**Problem statement**. Retype each line below without a single alteration.

[Recorded information Boundary: Start]

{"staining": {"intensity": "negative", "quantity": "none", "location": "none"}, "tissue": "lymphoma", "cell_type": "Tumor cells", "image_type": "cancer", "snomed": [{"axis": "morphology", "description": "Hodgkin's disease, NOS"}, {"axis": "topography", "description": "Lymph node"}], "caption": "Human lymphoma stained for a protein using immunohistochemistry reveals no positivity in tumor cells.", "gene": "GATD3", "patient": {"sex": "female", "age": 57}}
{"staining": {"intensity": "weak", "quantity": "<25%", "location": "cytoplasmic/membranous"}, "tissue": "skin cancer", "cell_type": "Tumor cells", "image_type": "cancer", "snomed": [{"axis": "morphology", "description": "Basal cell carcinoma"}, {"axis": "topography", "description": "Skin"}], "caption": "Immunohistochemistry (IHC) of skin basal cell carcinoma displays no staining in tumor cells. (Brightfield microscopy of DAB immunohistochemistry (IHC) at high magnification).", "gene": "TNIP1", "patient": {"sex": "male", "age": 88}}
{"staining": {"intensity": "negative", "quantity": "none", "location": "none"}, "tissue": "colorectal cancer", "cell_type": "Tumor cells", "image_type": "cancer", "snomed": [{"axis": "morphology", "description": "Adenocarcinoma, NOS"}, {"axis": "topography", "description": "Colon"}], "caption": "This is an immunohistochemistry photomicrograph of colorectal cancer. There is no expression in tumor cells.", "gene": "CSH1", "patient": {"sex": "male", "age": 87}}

[Recorded information Boundary: End]

**Output of the task**.
{"staining": {"intensity": "negative", "quantity": "none", "location": "none"}, "tissue": "lymphoma", "cell_type": "Tumor cells", "image_type": "cancer", "snomed": [{"axis": "morphology", "description": "Hodgkin's disease, NOS"}, {"axis": "topography", "description": "Lymph node"}], "caption": "Human lymphoma stained for a protein using immunohistochemistry reveals no positivity in tumor cells.", "gene": "GATD3", "patient": {"sex": "female", "age": 57}}
{"staining": {"intensity": "weak", "quantity": "<25%", "location": "cytoplasmic/membranous"}, "tissue": "skin cancer", "cell_type": "Tumor cells", "image_type": "cancer", "snomed": [{"axis": "morphology", "description": "Basal cell carcinoma"}, {"axis": "topography", "description": "Skin"}], "caption": "Immunohistochemistry (IHC) of skin basal cell carcinoma displays no staining in tumor cells. (Brightfield microscopy of DAB immunohistochemistry (IHC) at high magnification).", "gene": "TNIP1", "patient": {"sex": "male", "age": 88}}
{"staining": {"intensity": "negative", "quantity": "none", "location": "none"}, "tissue": "colorectal cancer", "cell_type": "Tumor cells", "image_type": "cancer", "snomed": [{"axis": "morphology", "description": "Adenocarcinoma, NOS"}, {"axis": "topography", "description": "Colon"}], "caption": "This is an immunohistochemistry photomicrograph of colorectal cancer. There is no expression in tumor cells.", "gene": "CSH1", "patient": {"sex": "male", "age": 87}}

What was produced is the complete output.